**DOCUMENT SEGMENT:**
■ ■ ■ ■ ■
2. Script Extraction:

For each (turn, intent) tuple, the corresponding agent utterance is generalized into a succinct, bullet-point template via GPT-4 re-writing.

3. Clustering & Summarization:

Templates for each intent are embedded (using Qwen3-Embedding), clustered according to greedy cosine similarity (threshold > 0.8), and each cluster is summarized by GPT-4 into a canonical outline template.

The finalized library $$\mathcal L = \{i \mapsto [T^i_1, \dots, T^i_{n_i}]\}_{i \in \mathcal I}$$ enables targeted, fidelity-promoting retrieval and prompt construction. At runtime, only $\mathcal L(I_t)$ is accessed to preserve computational efficiency.

Phase	Method/Tool Used	Output
Data Collection & Annotation	GPT-4	Annotated corpus with intents
Script Extraction	GPT-4	Bullet-point outline templates
Clustering & Summarization	Qwen3-Embedding + GPT-4	Canonical outline templates by intent

4. Mathematical Formulation of Template Selection and Prompt Utility

DOGA formalizes outline retrieval and agent action as optimization problems for both template selection and response generation:

Template Ranking:

When multiple templates for intent $I_t$ exist, selection is based on semantic similarity between candidate $T$ and $U_t$:

$$\mathrm{Score}_{\text{sel}}(T; U_t) = \cos(\mathrm{Embed}(T), \mathrm{Embed}(U_t))$$

The selected template is

$$T^*_t = \arg\max_{T \in \mathcal L(I_t)} \mathrm{Score}_{\text{sel}}(T; U_t)$$

Turn-Level Utility Function:

The overall agent action at turn $t$ maximizes the (conditional) probability of completion under the dynamic system prompt:

$$A^*_t = \arg\max_{A} P(A \mid P_{\text{static}} \oplus H_{t-1} \oplus O_t)$$

The injected outline $O_t$ acts as a soft utility shaping function, steering the LLM generation toward alignment with empirically validated strategies.

5. Outline-to-Utterance Mapping: Concrete Example

Consider the following user message at turn 3:

"I’m worried I won’t see a return on this spend."

DOGA's processing sequence:

• Intent classification: assigns Objection_Handling.
■ ■ ■ ■ ■
**RECORDS SHOWN:**
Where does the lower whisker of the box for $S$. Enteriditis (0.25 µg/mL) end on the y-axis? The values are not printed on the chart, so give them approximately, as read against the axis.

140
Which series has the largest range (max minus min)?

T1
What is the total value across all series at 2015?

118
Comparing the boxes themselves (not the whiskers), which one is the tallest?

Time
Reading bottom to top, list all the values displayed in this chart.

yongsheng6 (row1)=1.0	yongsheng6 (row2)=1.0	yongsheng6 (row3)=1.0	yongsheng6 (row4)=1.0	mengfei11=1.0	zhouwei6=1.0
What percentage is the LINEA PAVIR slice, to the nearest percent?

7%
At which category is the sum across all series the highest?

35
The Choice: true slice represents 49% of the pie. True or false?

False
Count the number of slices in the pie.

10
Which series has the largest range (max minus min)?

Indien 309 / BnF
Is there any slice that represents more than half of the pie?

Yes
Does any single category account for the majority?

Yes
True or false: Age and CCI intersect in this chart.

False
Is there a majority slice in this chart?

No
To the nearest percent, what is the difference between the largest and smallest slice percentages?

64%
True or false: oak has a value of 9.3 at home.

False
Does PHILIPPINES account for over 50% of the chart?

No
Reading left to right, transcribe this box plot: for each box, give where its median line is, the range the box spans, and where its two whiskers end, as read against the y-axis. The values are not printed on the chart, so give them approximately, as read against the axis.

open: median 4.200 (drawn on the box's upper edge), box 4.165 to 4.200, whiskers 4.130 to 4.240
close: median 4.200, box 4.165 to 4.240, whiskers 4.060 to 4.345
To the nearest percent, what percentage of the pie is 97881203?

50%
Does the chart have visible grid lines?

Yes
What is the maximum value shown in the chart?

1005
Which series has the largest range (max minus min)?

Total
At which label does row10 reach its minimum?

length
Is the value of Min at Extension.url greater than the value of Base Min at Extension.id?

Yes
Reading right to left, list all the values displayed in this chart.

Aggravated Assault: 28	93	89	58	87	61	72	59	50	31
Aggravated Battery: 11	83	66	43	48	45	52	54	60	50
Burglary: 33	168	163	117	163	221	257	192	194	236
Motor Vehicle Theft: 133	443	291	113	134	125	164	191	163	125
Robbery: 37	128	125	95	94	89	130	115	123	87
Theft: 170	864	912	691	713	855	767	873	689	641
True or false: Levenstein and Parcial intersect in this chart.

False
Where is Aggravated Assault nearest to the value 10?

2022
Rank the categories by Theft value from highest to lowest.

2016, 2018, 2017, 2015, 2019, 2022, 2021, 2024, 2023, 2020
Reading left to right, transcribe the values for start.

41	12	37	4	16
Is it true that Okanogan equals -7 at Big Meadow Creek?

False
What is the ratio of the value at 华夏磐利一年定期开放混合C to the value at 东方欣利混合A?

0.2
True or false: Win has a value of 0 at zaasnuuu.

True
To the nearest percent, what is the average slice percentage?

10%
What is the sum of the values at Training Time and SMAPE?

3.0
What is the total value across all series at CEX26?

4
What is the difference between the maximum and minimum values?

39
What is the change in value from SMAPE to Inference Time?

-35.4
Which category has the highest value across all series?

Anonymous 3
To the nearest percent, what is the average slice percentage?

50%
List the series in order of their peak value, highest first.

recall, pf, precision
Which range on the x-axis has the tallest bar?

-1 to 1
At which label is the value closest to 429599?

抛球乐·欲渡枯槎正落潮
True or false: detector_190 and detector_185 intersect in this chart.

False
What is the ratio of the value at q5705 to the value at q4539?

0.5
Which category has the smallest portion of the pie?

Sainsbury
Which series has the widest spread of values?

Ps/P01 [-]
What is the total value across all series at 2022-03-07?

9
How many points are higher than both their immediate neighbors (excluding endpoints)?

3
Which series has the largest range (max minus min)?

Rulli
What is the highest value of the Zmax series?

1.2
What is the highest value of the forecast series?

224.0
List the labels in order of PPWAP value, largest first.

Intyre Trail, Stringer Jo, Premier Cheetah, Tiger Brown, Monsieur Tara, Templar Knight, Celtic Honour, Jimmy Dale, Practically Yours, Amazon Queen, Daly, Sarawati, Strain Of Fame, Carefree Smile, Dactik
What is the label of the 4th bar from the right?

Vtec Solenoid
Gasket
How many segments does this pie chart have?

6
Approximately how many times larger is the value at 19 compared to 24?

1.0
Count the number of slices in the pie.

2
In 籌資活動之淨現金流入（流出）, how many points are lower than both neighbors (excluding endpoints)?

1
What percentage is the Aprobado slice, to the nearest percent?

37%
■ ■ ■ ■ ■
**TASK GOAL:** Continue the technical description of DOGA's outline templates above, picking up after its last line.

**OUTPUT OF THE TASK:**
• Retrieved & personalized outline $O_3$:

1. Acknowledge the budget concern. 2. Remind of “Flash Recharge Bonus” eligibility (< 30 days onboarded). 3. Emphasize coupon value and valid use cases. 4. Propose next action: “Shall we top up now?”

The LLM, conditioned on this explicit, numbered outline and domain constraints, produces an utterance in which each bullet structurally maps to a clause or sentence:

"I completely understand your caution around budget. Since you joined 15 days ago and have spent under \$10, you qualify for our Flash Recharge Bonus. If you add \$50 today, you’ll receive a \$10 coupon valid on keyword-bidding ads. Would you like me to walk you through that recharge now?"

This mapping illustrates DOGA’s decoupling of strategy selection (outline) from strategy execution (natural language realization), ensuring both task alignment and user adaptation.

6. Faithfulness, Robustness, and Error Prevention Mechanisms

DOGA incorporates multiple mechanisms to enforce factuality, strategic robustness, and resistance to hallucination:

• Domain Constraint Injection:

The static system prompt $P_\text{static}$ encodes all promotional rules, eligibility criteria, pricing, and forbidden topics, prohibiting generation of unverified claims.

• Intent-FSM Enforcement:

The intent classifier is governed by a finite-state machine, enforcing allowed transitions (e.g., prohibiting jumps from Objection_Handling to Business_Analysis if incoherent), which maintains dialogue structure and progression.

• Pre-verified Script Library:

Only templates distilled, clustered, and manually sanity-checked from successful real-world dialogues are admissible; ungrounded strategy steps are precluded by construction.

• Prompt Schema Control:

The dynamic prompt utilizes a rigid, bullet-point schema in presenting the outline to the LLM, implicitly biasing the model towards following the stepwise plan.

Collectively, these mechanisms ensure that every LLM response is both strategically appropriate and factually correct within the given telemarketing domain (Zhang et al., 15 Nov 2025). This architecture provides a systematic, micro-planning-centric alternative to conventional few-shot prompting and post-hoc verification in controlled, goal-oriented conversational AI.